Thread

  1. Re: Revisiting {CREATE INDEX, REINDEX} CONCURRENTLY improvements

    Hannu Krosing <hannuk@google.com> — 2025-12-04T21:03:33Z

    I just sent a small patch for logical decoding to pgsql-hackers@
    exposing to logical decoding old and new tuple ids and a boolean
    telling if an UPDATE is HOT.
    
    Feel free to test if this helps here as well
    
    On Thu, Dec 4, 2025 at 8:15 PM Antonin Houska <ah@cybertec.at> wrote:
    >
    > Matthias van de Meent <boekewurm+postgres@gmail.com> wrote:
    >
    > > On Thu, 4 Dec 2025 at 09:34, Antonin Houska <ah@cybertec.at> wrote:
    > > >
    > > > ISTM that what you consider a problem is copying the table using PGPROC-based
    > > > snapshot and applying logically decoded commits to the result - is that what
    > > > you mean?
    > >
    > > Correct.
    > >
    > > > In fact, LR (and also REPACK) uses snapshots generated by the logical decoding
    > > > system. The information on running/committed transactions is based here on
    > > > replaying WAL, not on PGPROC.
    > >
    > > OK, that's good to know. For reference, do you know where this is
    > > documented, explained, or implemented?
    >
    > All my knowledge of these things is from source code.
    >
    > > I'm asking, because the code that I could find didn't seem use any
    > > special snapshot (tablesync.c uses
    > > `PushActiveSnapshot(GetTransactionSnapshot())`),
    >
    > My understanding is that this is what happens on the subscription side. Some
    > lines above that however, walrcv_create_slot(..., CRS_USE_SNAPSHOT, ...) is
    > called which in turn calls CreateReplicationSlot(..., CRS_USE_SNAPSHOT, ...)
    > on the publication side and it sets that snapshot for the transaction on the
    > remote (publication) side:
    >
    >         else if (snapshot_action == CRS_USE_SNAPSHOT)
    >         {
    >                 Snapshot        snap;
    >
    >                 snap = SnapBuildInitialSnapshot(ctx->snapshot_builder);
    >                 RestoreTransactionSnapshot(snap, MyProc);
    >         }
    >
    > > and the other
    > > reference to LR's snapshots (snapbuild.c, and inside
    > > `GetTransactionSnapshot()`) explicitly said that its snapshots are
    > > only to be used for catalog lookups, never for general-purpose
    > > queries.
    >
    > I think the reason is that snapbuild.c only maintains snapshots for catalog
    > scans, because in logical decoding you only need to scan catalog tables.

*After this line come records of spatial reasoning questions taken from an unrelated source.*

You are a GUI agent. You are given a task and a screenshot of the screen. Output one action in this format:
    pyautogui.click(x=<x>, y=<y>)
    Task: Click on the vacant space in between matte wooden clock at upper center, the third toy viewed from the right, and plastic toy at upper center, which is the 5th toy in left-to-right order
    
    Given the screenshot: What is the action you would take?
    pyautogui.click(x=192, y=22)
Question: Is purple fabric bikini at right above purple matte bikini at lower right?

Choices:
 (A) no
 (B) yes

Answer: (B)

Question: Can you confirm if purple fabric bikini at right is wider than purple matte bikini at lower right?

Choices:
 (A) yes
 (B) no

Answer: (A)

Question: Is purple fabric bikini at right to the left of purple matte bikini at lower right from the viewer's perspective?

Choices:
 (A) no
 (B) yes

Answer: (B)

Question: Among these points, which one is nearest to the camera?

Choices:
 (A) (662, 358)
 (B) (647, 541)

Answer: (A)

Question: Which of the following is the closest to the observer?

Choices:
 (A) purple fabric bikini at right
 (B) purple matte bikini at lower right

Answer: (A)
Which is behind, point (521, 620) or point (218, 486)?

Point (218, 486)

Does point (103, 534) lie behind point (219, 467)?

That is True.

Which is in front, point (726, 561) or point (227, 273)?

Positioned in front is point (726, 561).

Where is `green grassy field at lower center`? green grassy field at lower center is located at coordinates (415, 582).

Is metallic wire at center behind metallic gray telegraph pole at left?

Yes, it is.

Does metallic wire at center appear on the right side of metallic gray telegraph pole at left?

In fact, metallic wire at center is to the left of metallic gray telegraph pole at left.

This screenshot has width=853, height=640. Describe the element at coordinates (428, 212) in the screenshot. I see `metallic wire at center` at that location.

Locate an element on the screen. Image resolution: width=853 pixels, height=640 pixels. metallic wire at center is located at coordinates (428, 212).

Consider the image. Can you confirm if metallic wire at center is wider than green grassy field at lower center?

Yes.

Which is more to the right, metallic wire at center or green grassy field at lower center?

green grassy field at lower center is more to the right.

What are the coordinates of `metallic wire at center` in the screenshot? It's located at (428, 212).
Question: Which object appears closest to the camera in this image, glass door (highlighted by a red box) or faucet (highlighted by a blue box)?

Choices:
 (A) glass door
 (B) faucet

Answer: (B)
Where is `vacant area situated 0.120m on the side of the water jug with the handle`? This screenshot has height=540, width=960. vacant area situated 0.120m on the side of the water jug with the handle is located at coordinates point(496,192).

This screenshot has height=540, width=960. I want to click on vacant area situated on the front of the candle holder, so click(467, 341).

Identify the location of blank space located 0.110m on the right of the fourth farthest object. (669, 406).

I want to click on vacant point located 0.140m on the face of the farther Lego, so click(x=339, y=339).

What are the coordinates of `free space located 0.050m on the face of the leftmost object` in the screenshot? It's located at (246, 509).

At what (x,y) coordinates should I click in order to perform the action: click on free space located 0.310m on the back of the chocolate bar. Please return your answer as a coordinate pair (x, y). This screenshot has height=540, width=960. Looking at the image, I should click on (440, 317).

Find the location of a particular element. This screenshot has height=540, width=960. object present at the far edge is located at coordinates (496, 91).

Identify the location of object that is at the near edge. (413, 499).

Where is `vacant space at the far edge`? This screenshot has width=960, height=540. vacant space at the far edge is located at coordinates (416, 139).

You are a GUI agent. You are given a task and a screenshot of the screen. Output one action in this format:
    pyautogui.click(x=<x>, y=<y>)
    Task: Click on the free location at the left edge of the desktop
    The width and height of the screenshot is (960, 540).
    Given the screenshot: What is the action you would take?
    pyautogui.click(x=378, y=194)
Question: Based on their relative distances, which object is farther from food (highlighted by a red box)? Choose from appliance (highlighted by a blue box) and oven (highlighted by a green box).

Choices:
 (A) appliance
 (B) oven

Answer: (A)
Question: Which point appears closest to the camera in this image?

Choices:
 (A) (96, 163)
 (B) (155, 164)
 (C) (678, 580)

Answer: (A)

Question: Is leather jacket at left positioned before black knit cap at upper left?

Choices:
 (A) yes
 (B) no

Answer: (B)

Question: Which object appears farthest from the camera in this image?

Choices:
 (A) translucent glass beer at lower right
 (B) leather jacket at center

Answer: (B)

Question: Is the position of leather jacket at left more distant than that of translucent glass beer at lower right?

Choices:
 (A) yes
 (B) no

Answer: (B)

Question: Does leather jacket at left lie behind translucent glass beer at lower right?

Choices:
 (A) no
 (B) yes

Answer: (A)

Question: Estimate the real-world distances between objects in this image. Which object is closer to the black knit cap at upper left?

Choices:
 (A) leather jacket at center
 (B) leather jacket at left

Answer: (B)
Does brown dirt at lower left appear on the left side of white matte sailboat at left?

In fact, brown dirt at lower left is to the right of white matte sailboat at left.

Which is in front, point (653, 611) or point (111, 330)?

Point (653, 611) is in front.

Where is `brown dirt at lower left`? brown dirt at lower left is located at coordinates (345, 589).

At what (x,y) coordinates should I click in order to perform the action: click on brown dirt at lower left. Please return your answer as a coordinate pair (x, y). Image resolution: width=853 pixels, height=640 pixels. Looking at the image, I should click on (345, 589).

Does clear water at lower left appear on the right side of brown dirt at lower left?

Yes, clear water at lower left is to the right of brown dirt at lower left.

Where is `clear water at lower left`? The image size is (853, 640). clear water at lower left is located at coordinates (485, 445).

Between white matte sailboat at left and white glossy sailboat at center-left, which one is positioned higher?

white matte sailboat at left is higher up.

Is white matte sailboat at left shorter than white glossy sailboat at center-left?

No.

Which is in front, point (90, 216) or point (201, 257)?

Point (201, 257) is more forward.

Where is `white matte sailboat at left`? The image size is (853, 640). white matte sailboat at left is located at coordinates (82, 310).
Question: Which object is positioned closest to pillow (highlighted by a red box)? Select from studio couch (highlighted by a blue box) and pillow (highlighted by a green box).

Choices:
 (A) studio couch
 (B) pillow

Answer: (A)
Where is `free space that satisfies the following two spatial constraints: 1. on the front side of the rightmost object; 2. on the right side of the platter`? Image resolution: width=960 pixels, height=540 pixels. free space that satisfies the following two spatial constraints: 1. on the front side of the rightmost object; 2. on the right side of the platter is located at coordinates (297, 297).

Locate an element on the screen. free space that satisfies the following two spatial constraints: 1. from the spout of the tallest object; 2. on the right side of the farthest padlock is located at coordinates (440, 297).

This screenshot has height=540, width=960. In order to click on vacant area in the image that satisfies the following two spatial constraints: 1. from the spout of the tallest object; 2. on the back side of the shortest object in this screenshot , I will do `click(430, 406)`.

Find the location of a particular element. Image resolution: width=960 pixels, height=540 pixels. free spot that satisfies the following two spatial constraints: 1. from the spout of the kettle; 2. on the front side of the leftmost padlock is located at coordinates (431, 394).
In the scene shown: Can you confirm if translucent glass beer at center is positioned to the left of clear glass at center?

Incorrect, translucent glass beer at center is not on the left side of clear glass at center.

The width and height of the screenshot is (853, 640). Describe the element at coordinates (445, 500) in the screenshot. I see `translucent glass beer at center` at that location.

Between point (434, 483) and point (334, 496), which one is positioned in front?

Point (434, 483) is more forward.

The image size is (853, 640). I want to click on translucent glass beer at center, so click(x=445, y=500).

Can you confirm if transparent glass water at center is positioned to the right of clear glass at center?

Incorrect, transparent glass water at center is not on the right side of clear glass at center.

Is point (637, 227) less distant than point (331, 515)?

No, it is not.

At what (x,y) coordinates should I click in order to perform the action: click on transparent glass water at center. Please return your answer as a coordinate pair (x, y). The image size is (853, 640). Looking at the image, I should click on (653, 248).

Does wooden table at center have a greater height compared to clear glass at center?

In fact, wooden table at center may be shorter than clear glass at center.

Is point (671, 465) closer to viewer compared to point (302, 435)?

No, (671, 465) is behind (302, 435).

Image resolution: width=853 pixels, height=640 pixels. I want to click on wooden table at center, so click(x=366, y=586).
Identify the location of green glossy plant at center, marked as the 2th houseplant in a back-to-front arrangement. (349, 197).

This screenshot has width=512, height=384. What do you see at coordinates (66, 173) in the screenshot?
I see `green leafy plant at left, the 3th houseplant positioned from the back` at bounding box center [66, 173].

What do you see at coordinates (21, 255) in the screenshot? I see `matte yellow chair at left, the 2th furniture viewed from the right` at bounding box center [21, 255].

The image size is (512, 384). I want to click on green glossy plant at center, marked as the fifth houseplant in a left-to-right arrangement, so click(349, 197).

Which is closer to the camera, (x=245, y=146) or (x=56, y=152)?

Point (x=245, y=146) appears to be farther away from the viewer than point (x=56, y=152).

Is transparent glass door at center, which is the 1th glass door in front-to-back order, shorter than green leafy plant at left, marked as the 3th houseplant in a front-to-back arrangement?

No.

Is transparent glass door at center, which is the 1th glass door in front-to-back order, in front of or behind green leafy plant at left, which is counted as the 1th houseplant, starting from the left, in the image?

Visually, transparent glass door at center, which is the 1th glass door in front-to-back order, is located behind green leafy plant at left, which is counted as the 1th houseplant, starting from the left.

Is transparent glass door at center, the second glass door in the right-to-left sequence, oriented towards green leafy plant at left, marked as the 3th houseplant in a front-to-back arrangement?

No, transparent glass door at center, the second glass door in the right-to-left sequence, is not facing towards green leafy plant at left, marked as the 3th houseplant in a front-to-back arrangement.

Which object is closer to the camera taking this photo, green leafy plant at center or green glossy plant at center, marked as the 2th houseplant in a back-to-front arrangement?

This
    > is especially to find out which tuple descriptor was valid when particular
    > data change (INSERT / UPDATE / DELETE) was WAL-logged - the output plugin
    > needs the correct version of tuple descriptor to deform each tuple. However
    > there is no need to scan non-catalog tables: as long as wal_level=logical, the
    > WAL records contains all the information needed for logical replication
    > (including key values). So snapbuild.c only keeps track of transactions that
    > modify system catalog and uses this information to create the snapshots.
    >
    > A special case is if you pass need_full_snapshot=true to
    > CreateInitDecodingContext(). In this case the snapshot builder tracks commits
    > of all transactions, but only does so until SNAPBUILD_CONSISTENT state is
    > reached. Thus, just before the actual decoding starts, you can get a snapshot
    > to scan even non-catalog tables (SnapBuildInitialSnapshot() creates that, like
    > in the code above). (For REPACK, I'm trying to teach snapbuild.c recognize
    > that transaction changed one particular non-catalog table, so it can build
    > snapshots to scan this one table anytime.)
    >
    > Another reason not to use those snapshots for non-catalog tables is that
    > snapbuild.c creates snapshots of the kind SNAPSHOT_HISTORIC_MVCC. If you used
    > this for non-catalog tables, HeapTupleSatisfiesHistoricMVCC() would be used
    > for visibility checks instead of HeapTupleSatisfiesMVCC(). The latter can
    > handle tuples surviving from older version of postgres, but the earlier
    > cannot:
    >
    >         /* Used by pre-9.0 binary upgrades */
    >         if (tuple->t_infomask & HEAP_MOVED_OFF)
    >
    > No such tuples should appear in the catalog because initdb always creates it
    > from scratch.
    >
    > For LR, SnapBuildInitialSnapshot() takes care of the conversion from
    > SNAPSHOT_HISTORIC_MVCC to SNAPSHOT_MVCC.
    >
    > --
    > Antonin Houska
    > Web: https://www.cybertec-postgresql.com
    >
    >